== Work item ==
Would you repeat every entry below word for word but drop the images?

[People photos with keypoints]
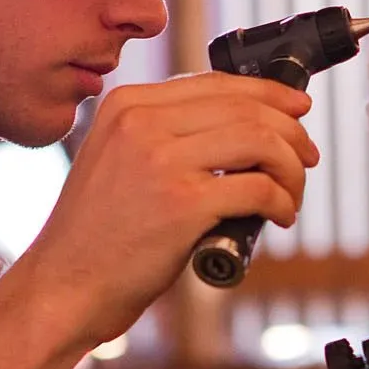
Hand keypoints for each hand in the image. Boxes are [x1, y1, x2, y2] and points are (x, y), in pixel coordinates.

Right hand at [23, 72, 318, 344]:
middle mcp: (142, 122)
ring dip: (291, 168)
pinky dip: (281, 202)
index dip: (268, 94)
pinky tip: (280, 217)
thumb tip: (244, 124)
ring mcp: (161, 160)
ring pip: (261, 141)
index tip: (297, 110)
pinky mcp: (182, 203)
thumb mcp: (118, 159)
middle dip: (290, 132)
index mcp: (126, 104)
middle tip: (306, 158)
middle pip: (246, 108)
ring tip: (292, 194)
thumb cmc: (98, 234)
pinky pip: (258, 189)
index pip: (216, 82)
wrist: (62, 286)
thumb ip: (165, 134)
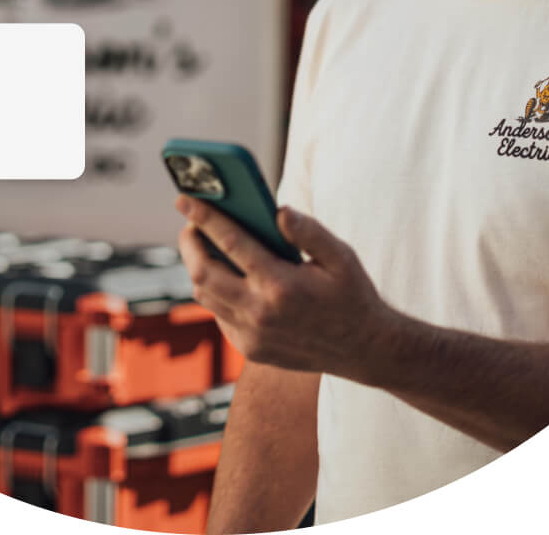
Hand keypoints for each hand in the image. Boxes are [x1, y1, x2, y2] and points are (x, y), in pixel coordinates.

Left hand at [175, 195, 400, 382]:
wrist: (364, 350)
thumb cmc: (352, 295)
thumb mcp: (341, 257)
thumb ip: (309, 232)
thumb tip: (279, 210)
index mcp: (281, 285)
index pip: (230, 243)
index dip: (204, 217)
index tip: (184, 198)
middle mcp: (260, 313)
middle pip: (202, 272)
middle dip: (189, 243)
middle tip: (191, 224)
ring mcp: (252, 335)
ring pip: (205, 296)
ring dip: (198, 267)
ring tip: (203, 245)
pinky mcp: (250, 349)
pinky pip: (218, 314)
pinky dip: (214, 291)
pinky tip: (225, 274)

== Task output ==
Hand keypoints for each hand in the image. Boxes are [x1, y1, x2, y2] and points are (x, y), in pixel coordinates.

Right hand at [23, 72, 318, 344]:
middle mcp: (142, 122)
ring dip: (291, 168)
pinky dip: (281, 202)
index dip: (268, 94)
pinky tip: (280, 217)
thumb tip: (244, 124)
ring mcp: (161, 160)
ring pip: (261, 141)
index tip: (297, 110)
pinky mcp: (182, 203)
thumb mcp: (118, 159)
middle dip: (290, 132)
index mcp: (126, 104)
middle tip: (306, 158)
middle pip: (246, 108)
ring tip: (292, 194)
thumb cmc: (98, 234)
pinky pip: (258, 189)
index pip: (216, 82)
wrist: (62, 286)
thumb ip: (165, 134)
Hand keypoints for each hand in the image. Boxes are [x1, y1, x2, y2] and points are (x, y), in pixel coordinates.

Left hand at [175, 195, 400, 382]:
wrist: (364, 350)
thumb cmc: (352, 295)
thumb mcp: (341, 257)
thumb ip: (309, 232)
thumb tip: (279, 210)
index mcp: (281, 285)
index pip: (230, 243)
index dip: (204, 217)
index tip: (184, 198)
middle mcp: (260, 313)
middle pip: (202, 272)
middle dip: (189, 243)
middle tip: (191, 224)
ring mcp: (252, 335)
ring pip: (205, 296)
ring dip: (198, 267)
ring tip: (203, 245)
pinky mcp: (250, 349)
pinky pip: (218, 314)
pinky dip: (214, 291)
pinky tip: (225, 274)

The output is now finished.